Les statuts d'une société sont la loi des associés. Leurs dispositions s’imposent à tous les associés - actuels et futurs - de la société.

A la différence des statuts, le pacte d’associés n’est opposable qu’aux associés qui l’ont conclu. Si un associé de la société n’est pas signataire du pacte, il ne sera pas tenu par ses dispositions.

La modification des statuts est effectuée, sauf cas pour lesquels la loi requiert l’unanimité des associés (augmentation des charges des associés, modification de la clause d’agrément ou d’exclusion dans une SAS, etc.), à la majorité prévue par les statuts.

A l’inverse, la modification du pacte d’associés requiert le consentement de tous les associés qui l’ont signé.

L’efficacité de certaines clauses inclues dans un pacte d'actionnaires est plus grande lorsque ces clauses figurent aussi dans un pacte d’associés.

Il en va ainsi, par exemple, de la clause d’inaliénabilité ou de préemption. Si ces clauses sont inclues dans les statuts, leur violation rend la cession d’actions nulle. En revanche, la violation d’une clause d’inaliénabilité ou de préemption inclue dans un pacte d’actionnaires, n’ouvre droit qu’à des dommages et intérêts.  

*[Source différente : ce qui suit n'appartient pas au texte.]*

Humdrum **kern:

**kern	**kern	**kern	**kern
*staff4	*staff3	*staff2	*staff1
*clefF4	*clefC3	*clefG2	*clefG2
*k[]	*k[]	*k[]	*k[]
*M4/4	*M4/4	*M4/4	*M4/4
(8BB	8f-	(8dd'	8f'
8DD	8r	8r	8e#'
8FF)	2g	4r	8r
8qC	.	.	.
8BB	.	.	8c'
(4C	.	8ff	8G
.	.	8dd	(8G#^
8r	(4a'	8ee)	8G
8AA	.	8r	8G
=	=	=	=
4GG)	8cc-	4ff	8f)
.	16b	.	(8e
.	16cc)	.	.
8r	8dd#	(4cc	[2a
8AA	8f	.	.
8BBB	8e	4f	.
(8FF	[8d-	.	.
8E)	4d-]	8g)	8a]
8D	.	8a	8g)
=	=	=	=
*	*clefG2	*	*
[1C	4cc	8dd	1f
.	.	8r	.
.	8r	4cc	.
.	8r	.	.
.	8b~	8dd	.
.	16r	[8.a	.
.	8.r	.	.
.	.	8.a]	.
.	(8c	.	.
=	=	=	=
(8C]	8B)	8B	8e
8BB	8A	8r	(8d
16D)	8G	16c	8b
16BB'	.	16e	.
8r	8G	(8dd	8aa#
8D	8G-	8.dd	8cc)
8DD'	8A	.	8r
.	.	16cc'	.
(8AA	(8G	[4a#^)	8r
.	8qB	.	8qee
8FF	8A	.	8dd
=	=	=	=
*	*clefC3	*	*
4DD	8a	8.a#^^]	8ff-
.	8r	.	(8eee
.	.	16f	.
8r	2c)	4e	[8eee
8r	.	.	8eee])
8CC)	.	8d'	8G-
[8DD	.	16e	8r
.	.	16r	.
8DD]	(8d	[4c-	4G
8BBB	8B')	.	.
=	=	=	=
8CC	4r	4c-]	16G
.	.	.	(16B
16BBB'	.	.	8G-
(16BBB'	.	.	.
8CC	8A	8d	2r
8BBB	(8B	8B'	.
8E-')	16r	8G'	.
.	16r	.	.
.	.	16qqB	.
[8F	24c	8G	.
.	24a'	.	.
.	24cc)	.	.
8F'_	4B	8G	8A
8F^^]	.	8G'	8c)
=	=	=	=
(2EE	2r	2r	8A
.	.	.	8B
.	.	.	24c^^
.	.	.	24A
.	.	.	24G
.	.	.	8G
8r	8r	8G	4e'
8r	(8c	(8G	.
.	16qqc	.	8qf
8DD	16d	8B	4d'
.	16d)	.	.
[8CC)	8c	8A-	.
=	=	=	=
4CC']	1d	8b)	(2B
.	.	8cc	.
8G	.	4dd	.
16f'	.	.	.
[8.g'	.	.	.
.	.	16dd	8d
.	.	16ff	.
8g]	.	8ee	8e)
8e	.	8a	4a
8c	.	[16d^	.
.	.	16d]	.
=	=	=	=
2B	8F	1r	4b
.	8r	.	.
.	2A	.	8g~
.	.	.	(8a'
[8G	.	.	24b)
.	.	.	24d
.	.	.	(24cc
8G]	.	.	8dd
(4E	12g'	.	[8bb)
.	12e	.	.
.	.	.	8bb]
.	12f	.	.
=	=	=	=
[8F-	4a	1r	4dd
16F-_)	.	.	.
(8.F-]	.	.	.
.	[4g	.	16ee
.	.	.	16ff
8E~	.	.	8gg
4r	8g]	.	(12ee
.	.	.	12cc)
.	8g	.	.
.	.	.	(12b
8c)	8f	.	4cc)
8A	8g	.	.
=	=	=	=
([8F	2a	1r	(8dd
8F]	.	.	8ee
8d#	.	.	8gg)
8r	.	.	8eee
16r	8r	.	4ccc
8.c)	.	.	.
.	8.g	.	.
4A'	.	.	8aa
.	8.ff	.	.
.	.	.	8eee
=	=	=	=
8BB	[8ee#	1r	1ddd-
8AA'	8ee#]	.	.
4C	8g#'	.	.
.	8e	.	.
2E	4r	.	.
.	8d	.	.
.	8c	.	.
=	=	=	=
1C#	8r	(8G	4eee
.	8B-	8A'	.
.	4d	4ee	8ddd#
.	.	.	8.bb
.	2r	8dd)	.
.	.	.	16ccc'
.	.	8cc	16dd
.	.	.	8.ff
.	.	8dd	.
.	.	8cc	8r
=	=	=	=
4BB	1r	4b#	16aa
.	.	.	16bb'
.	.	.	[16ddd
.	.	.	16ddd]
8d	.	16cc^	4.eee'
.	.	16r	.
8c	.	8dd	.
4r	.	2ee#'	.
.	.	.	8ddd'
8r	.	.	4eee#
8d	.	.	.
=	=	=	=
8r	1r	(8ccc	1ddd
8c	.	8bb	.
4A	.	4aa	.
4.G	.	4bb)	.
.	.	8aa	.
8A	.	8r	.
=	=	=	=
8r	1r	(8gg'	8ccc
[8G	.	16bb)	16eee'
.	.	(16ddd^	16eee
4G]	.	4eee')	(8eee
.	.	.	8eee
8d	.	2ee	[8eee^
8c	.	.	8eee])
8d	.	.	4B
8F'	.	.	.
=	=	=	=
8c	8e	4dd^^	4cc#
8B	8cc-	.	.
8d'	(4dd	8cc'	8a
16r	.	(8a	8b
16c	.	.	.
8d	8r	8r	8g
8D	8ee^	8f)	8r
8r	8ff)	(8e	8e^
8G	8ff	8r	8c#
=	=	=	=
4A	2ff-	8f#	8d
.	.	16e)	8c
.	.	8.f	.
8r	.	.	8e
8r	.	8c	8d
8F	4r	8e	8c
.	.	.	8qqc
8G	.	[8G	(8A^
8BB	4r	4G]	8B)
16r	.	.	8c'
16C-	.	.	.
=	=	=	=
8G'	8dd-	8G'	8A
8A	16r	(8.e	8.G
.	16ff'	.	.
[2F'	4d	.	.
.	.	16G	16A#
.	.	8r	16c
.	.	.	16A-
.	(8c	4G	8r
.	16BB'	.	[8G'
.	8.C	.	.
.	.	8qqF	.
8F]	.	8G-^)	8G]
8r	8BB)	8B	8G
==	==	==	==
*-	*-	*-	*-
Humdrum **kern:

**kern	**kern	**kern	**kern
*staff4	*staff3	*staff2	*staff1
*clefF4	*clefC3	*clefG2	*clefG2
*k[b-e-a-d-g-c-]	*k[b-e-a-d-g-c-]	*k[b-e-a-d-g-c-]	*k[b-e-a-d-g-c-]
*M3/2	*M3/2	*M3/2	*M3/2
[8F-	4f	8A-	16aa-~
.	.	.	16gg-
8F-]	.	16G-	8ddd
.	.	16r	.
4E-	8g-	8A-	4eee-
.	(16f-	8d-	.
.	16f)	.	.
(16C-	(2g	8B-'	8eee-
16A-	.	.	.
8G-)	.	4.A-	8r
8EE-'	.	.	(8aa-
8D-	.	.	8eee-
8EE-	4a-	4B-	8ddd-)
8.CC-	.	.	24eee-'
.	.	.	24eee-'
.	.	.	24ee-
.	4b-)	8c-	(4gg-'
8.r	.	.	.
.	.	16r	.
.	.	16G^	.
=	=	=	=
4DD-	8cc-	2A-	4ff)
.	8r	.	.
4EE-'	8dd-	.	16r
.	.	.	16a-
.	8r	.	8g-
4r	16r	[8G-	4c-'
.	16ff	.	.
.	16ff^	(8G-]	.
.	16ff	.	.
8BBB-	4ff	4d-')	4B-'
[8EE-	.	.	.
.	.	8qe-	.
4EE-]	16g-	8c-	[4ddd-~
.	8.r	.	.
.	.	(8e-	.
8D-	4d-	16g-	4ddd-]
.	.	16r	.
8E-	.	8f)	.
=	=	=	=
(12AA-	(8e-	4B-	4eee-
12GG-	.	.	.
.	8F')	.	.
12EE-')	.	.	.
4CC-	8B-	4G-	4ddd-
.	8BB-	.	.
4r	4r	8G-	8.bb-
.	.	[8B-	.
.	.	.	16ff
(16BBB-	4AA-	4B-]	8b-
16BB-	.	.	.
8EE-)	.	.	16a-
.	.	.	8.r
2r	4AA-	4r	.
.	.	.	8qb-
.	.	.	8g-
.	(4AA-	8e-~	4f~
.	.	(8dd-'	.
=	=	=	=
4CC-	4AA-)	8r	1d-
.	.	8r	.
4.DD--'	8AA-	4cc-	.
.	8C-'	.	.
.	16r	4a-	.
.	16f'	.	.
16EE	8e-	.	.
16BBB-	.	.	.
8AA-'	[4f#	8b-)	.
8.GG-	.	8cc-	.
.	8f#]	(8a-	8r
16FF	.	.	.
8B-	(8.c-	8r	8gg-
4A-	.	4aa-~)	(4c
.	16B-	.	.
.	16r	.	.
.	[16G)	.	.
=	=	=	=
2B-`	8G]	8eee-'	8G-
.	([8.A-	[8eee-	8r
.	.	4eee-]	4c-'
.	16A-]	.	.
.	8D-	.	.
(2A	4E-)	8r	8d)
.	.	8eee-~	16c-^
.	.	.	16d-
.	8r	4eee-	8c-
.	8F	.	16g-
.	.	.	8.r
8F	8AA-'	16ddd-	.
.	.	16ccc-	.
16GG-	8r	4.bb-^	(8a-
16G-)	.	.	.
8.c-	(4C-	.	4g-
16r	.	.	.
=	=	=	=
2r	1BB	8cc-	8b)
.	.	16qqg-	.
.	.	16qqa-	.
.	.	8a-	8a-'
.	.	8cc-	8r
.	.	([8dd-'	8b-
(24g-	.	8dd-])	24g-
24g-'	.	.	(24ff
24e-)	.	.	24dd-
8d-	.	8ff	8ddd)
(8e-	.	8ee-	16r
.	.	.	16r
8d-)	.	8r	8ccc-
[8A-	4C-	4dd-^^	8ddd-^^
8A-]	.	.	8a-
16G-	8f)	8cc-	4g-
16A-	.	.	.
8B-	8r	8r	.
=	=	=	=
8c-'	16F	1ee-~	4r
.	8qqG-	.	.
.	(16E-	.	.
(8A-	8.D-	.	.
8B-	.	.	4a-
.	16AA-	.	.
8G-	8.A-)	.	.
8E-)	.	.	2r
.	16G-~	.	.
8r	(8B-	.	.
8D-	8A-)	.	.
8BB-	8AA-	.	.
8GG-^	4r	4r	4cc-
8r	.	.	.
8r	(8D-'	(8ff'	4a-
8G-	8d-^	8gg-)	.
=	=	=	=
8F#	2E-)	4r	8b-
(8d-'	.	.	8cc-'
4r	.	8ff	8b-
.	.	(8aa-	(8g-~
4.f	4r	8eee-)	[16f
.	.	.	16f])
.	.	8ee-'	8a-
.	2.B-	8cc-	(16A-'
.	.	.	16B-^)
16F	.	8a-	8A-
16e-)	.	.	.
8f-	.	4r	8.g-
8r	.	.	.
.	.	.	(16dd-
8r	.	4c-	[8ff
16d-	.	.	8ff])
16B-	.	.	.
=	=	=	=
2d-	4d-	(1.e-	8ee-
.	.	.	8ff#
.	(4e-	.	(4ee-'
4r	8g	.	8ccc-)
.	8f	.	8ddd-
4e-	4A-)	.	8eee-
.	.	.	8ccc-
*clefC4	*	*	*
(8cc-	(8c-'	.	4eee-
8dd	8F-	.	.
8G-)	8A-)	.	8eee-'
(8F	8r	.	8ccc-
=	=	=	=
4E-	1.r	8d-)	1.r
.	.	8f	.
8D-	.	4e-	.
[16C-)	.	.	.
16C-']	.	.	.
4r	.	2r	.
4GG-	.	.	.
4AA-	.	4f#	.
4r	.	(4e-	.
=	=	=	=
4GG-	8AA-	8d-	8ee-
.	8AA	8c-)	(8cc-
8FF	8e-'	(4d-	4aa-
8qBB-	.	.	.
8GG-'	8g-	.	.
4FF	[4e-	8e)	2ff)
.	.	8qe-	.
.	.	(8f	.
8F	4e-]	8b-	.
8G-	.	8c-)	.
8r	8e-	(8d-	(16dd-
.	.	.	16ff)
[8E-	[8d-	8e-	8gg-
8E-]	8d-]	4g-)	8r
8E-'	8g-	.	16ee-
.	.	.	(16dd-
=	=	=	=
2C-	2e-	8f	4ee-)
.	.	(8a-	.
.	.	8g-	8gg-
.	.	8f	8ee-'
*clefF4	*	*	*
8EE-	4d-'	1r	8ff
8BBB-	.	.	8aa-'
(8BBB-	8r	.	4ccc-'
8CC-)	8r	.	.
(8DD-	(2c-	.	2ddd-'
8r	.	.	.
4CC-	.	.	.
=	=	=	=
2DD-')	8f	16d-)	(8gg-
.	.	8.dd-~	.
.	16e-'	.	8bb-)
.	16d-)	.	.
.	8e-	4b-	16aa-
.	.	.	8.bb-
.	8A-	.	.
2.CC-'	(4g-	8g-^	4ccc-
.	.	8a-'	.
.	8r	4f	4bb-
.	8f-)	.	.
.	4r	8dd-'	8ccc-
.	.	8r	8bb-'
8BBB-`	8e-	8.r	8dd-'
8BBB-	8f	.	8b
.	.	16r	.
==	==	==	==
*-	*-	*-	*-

Enfin, les statuts sont publiés au greffe du Tribunal de Commerce compétent et peuvent être consultés par tous. Contrairement aux statuts, les dispositions du pacte ne sont pas publiques et restent généralement confidentielles.

Pourquoi certaines clauses du pacte d’actionnaires sont également réitérées dans les statuts ?

Contrairement aux statuts, qui s’appliquent à tous les associés de la société, le pacte d’actionnaires ne s’applique qu’à ceux qui l’ont signé.

En outre, la violation du pacte d’actionnaires est généralement sanctionnée par des dommages et intérêts, alors que la violation d’une clause statutaire peut être sanctionnée par la nullité.

Ainsi, si un actionnaire cède ses actions en violation du droit de préemption prévu par un pacte, il s’exposera à des dommages et intérêts, mais la cession restera valable. Si le droit de préemption était également inclus dans les statuts, la cession aurait été nulle.

La validité des engagements statutaires peut être moins facilement contestée que celle d’engagements inclus dans un pacte. Pour ces derniers, un actionnaire de mauvaise fois pourrait être tenté d’invoquer le défaut de signature, de consentement, etc.

Le pacte d’actionnaires ne doit pas contredire les statuts. A défaut, il peut se trouver privé d’effet. Une harmonisation entre les dispositions du pacte et des statuts est par conséquent nécessaire.